The repository contains both the ready-made statistical analysis and all of the R code used to obtain the results. The set of markdown scripts adopted to create the HTML report are delivered in the markdown directory, while the bits of code used to perform the analysis are present in the folder code.

Report

A thorough report is presented in the file Statistical_Learning.html, that describes in details all the steps of the analysis. A thorough argumentation of statistical properties of each approach is also treated, with a particular attention on how to evaluate the various techniques and how to compare their performances. Furthermore, the report's plots are mostly interactive so to allow the user to explore the results autonomously and to dig into details of greater personal interest.

Code

The code adopted to obtain the report is then available in the R scripts. They are organised in a modular structure so that each chapter is developed in a self-contained script. The numbering of each file establishes a clear execution pipeline ordering.

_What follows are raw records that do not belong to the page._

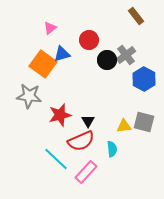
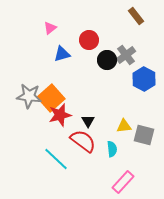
orange square: moved 8 px right, 34 px down; rotated 12 degrees clockwise
gray square: moved 13 px down
red semicircle: moved 2 px right; rotated 120 degrees counterclockwise
pink rectangle: moved 37 px right, 10 px down
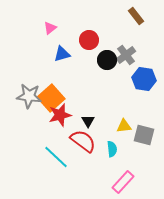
blue hexagon: rotated 20 degrees counterclockwise
cyan line: moved 2 px up
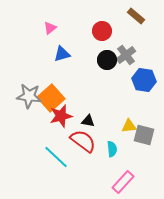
brown rectangle: rotated 12 degrees counterclockwise
red circle: moved 13 px right, 9 px up
blue hexagon: moved 1 px down
red star: moved 1 px right, 1 px down
black triangle: rotated 48 degrees counterclockwise
yellow triangle: moved 5 px right
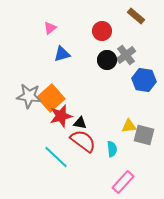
black triangle: moved 8 px left, 2 px down
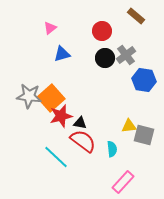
black circle: moved 2 px left, 2 px up
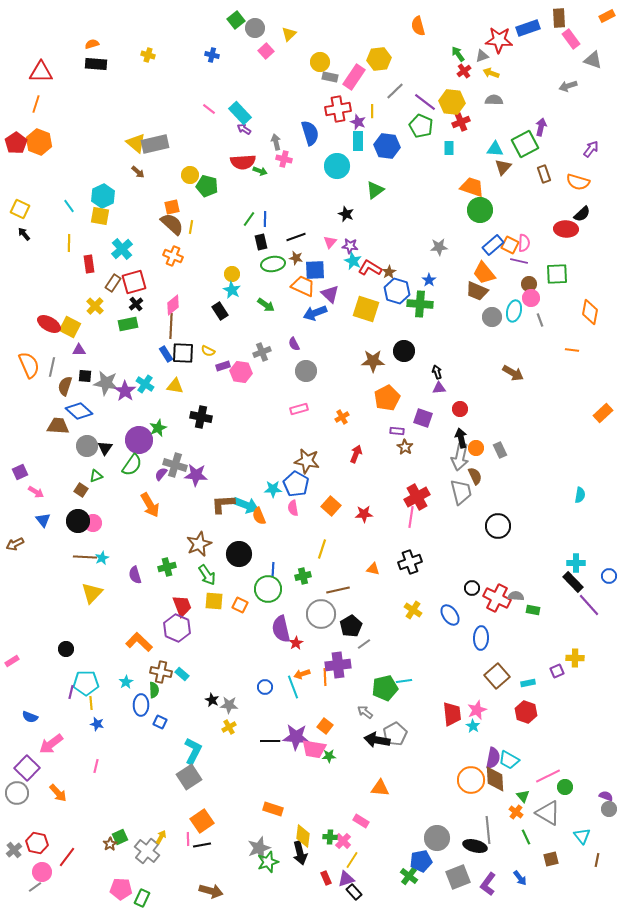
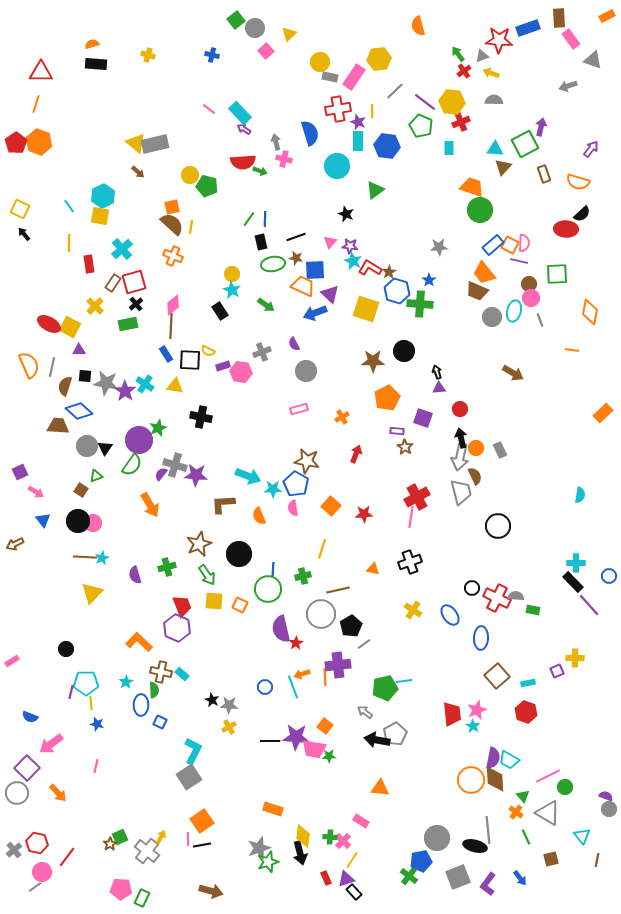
black square at (183, 353): moved 7 px right, 7 px down
cyan arrow at (246, 505): moved 2 px right, 29 px up
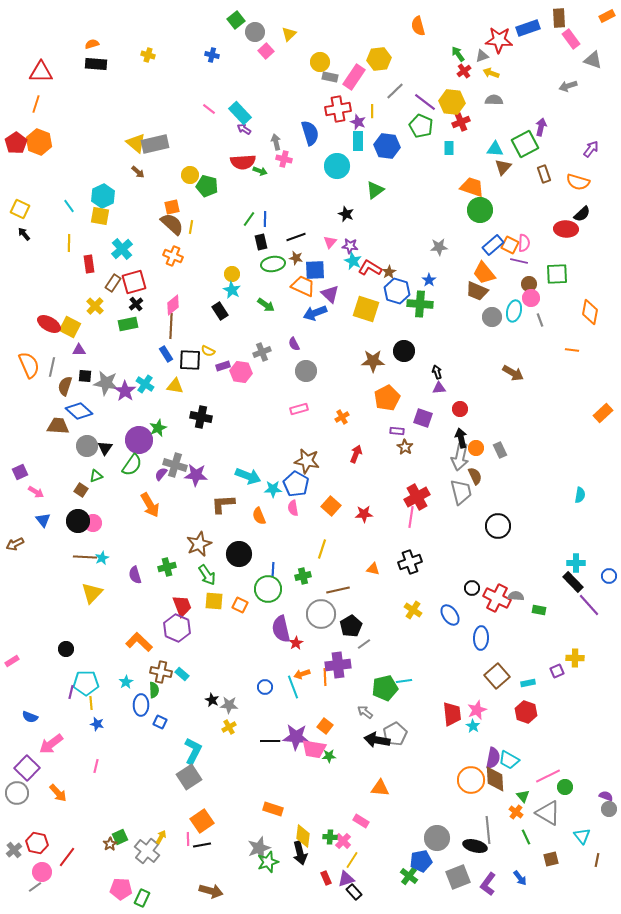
gray circle at (255, 28): moved 4 px down
green rectangle at (533, 610): moved 6 px right
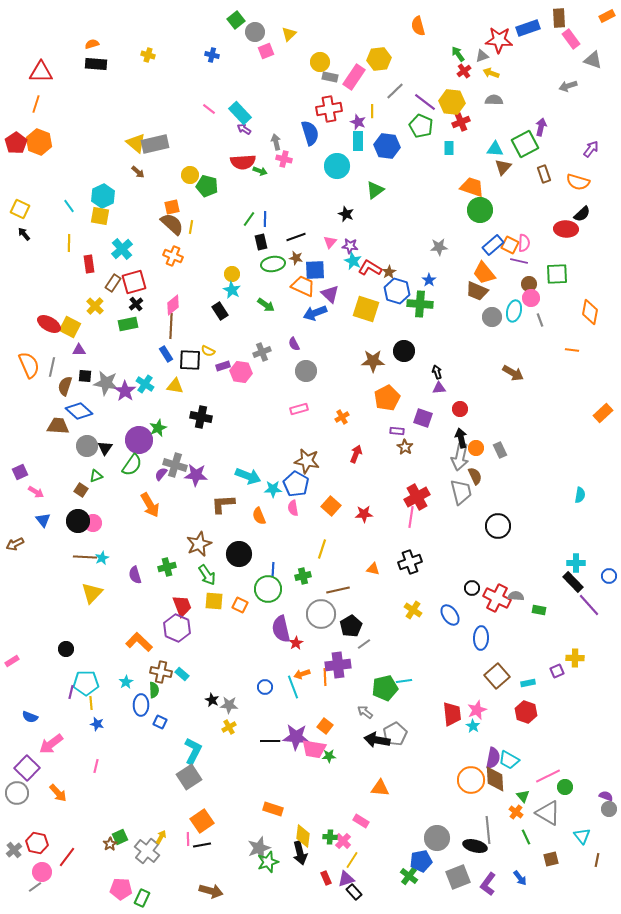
pink square at (266, 51): rotated 21 degrees clockwise
red cross at (338, 109): moved 9 px left
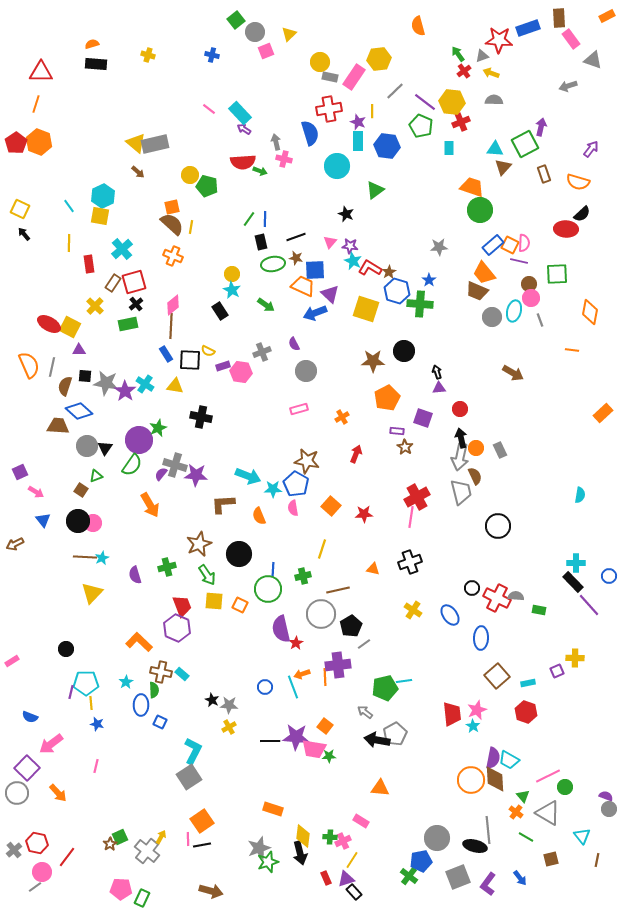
green line at (526, 837): rotated 35 degrees counterclockwise
pink cross at (343, 841): rotated 21 degrees clockwise
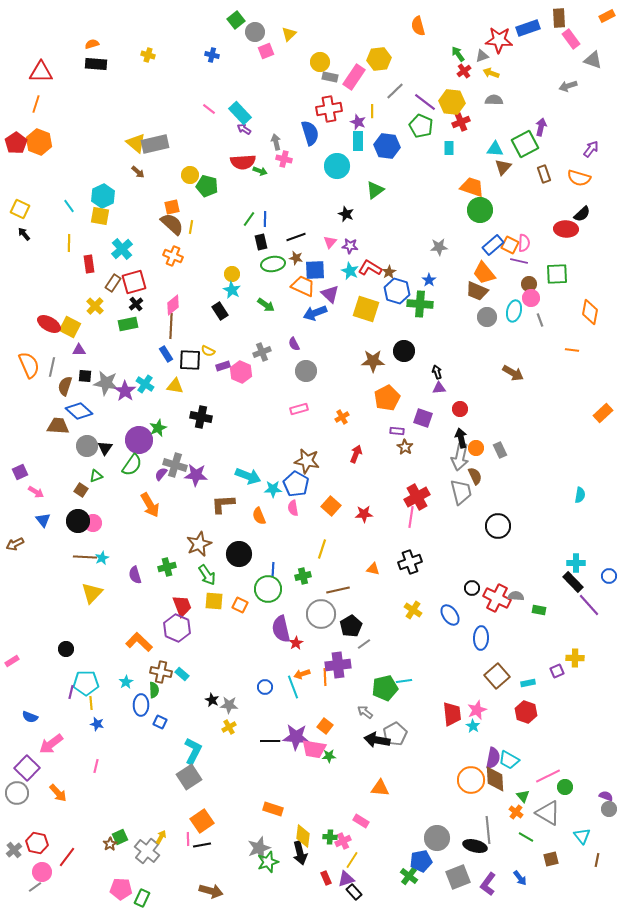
orange semicircle at (578, 182): moved 1 px right, 4 px up
cyan star at (353, 261): moved 3 px left, 10 px down
gray circle at (492, 317): moved 5 px left
pink hexagon at (241, 372): rotated 15 degrees clockwise
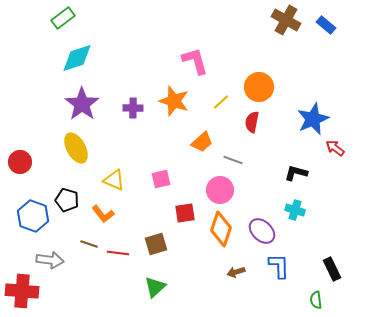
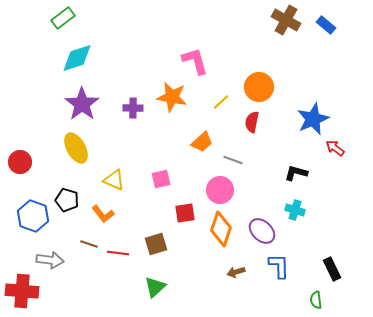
orange star: moved 2 px left, 4 px up; rotated 8 degrees counterclockwise
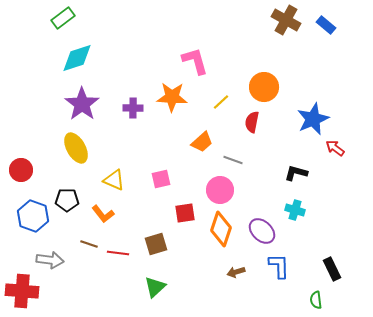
orange circle: moved 5 px right
orange star: rotated 8 degrees counterclockwise
red circle: moved 1 px right, 8 px down
black pentagon: rotated 15 degrees counterclockwise
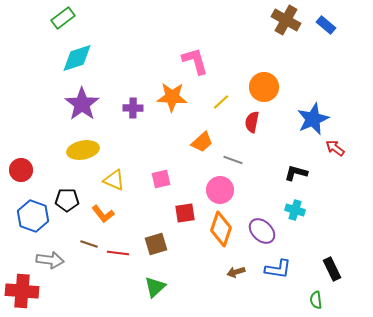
yellow ellipse: moved 7 px right, 2 px down; rotated 72 degrees counterclockwise
blue L-shape: moved 1 px left, 3 px down; rotated 100 degrees clockwise
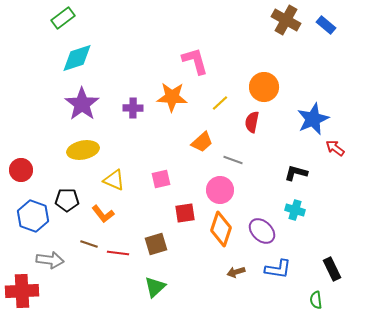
yellow line: moved 1 px left, 1 px down
red cross: rotated 8 degrees counterclockwise
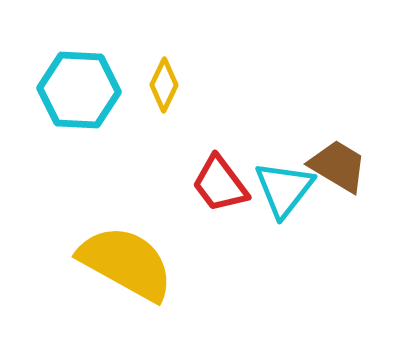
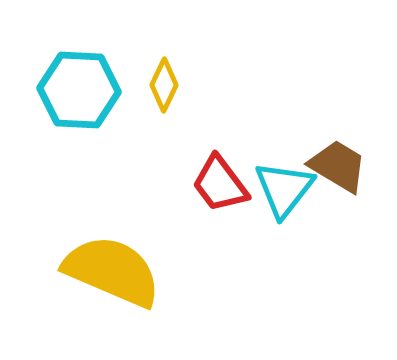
yellow semicircle: moved 14 px left, 8 px down; rotated 6 degrees counterclockwise
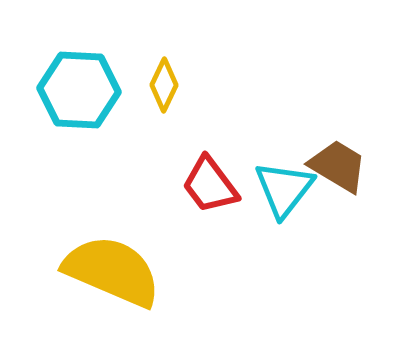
red trapezoid: moved 10 px left, 1 px down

The main script is 000_run_project.R that executes the source code of the three parts of the analysis:

  • Data exploration: contains all the preliminary data investigation and it is organised in the script 030_Exploratory.R
  • Modelling: performs all the training and evaluation of the proposed methods and it is hosted in the script 076_Modeling_Classification.R
  • Reporting: gathers together the results of the analysis and the markdown files with the comments to produce a final report

Backtracing these scripts, it is then possible to get the source code that performs each bit of the analysis itself, from data visualisation to modelling. Also, it may be useful to explore how to exploit R Markdown for building a report in an efficient and (hopefully) appealing way.